Spain the Sea except for a small land boundary with the British Overseas Territory of Gibraltar; to the north by France, Andorra, and the Bay of Biscay; and to the northwest and west by the Atlantic Ocean
Spanish territory also includes the Balearic Islands in the Mediterranean, the Canary Islands in the Atlantic Ocean off the African coast, and two autonomous cities in North Africa, Ceuta and Melilla, that border Morocco. Furthermore, the town of Llívia is a Spanish exclave situated inside French territory. With an area of 504,030 square kilometers (194,610 sq mi), it is the second largest country in Western Europe and the European Union after France.
Because prehistoric times and through to its dawn as a country. Spain emerged as a unified country in the 15th century, following the marriage of the Catholic Monarchs and the completion of the reconquest, or Reconquista, of the Iberian Peninsula in 1492. Conversely, it has been an important source of influence to other regions, chiefly during the Modern Era, when it became a global empire that has left a legacy of over 500 million Spanish speakers today, making it the world’s second most spoken first language.
Spain is a democracy organized in the form of a parliamentary government under a constitutional monarchy. It is a developed country with the twelfth largest economy in the world by nominal GDP, and very high living standards (20th highest Human Development Index) , including the tenth-highest quality of life index rating in the world, as of 2005. It is a member of the United Nations, European Union, NATO, OECD, and WTO.
Children 3 to 6 years old in have the option of attending the stage (infantil or popularly known as preescolar), which is non-compulsory and free for all students. It is regarded as an integral part of the education system with infants’ classes at almost every primary school. There are some separate nursery schools (Colegios Infantiles). Children (whose parents chose that they should) enter pre-school (Educación Infantil) in the autumn of the calendar year in which they turn three years old. Following this pattern, the ages given here as corresponding to the different phases are the ages turned by children in the calendar year in which the academic year begins. Age ranges are inclusive: 3 to 5 years of age is 3 academic years.
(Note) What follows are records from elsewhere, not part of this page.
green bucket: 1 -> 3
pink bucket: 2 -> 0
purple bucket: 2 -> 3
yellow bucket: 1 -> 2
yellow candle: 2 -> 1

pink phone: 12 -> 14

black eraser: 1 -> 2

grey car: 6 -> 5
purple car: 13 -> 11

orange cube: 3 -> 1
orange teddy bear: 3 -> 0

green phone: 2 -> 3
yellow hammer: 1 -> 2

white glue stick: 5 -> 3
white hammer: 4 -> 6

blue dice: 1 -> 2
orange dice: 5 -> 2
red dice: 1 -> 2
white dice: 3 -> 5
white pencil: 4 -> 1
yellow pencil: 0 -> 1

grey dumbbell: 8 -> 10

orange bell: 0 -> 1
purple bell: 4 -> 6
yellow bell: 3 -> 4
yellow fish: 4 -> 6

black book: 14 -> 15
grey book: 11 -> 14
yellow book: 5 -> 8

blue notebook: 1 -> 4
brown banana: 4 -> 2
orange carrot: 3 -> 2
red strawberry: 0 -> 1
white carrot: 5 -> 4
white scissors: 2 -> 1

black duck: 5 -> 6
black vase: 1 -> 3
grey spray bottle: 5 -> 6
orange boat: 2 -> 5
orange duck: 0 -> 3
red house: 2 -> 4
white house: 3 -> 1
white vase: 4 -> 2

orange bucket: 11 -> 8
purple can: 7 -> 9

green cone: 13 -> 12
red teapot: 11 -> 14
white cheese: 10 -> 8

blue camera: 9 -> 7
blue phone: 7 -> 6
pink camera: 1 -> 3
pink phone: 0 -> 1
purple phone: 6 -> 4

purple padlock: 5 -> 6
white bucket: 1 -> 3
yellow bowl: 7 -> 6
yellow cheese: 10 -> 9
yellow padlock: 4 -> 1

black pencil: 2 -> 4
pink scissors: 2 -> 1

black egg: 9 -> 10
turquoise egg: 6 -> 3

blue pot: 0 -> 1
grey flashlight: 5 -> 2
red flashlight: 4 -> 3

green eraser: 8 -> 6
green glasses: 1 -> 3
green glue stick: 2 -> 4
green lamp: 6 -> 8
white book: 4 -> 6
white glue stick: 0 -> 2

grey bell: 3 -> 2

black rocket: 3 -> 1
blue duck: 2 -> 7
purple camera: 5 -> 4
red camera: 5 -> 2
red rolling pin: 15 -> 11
Spanish students aged 6 to 16 undergo (colegio) and (instituto) education, which are compulsory and (like the preceding preschool from age 3) free of charge. Successful students are awarded a Secondary Education Certificate, which is necessary to enter the post-compulsory stage of Schooling (principally the Bachillerato) for their University or Vocational (Formación Profesional) Studies. Once students have finished their Bachillerato, they can take their University Entrance Exam (Pruebas de Acceso a la Universidad, popularly called Selectividad) which differs greatly from region to region. The compulsory stage of secondary education is normally referred to by its initials: ESO (Educación Secundaria Obligatoria).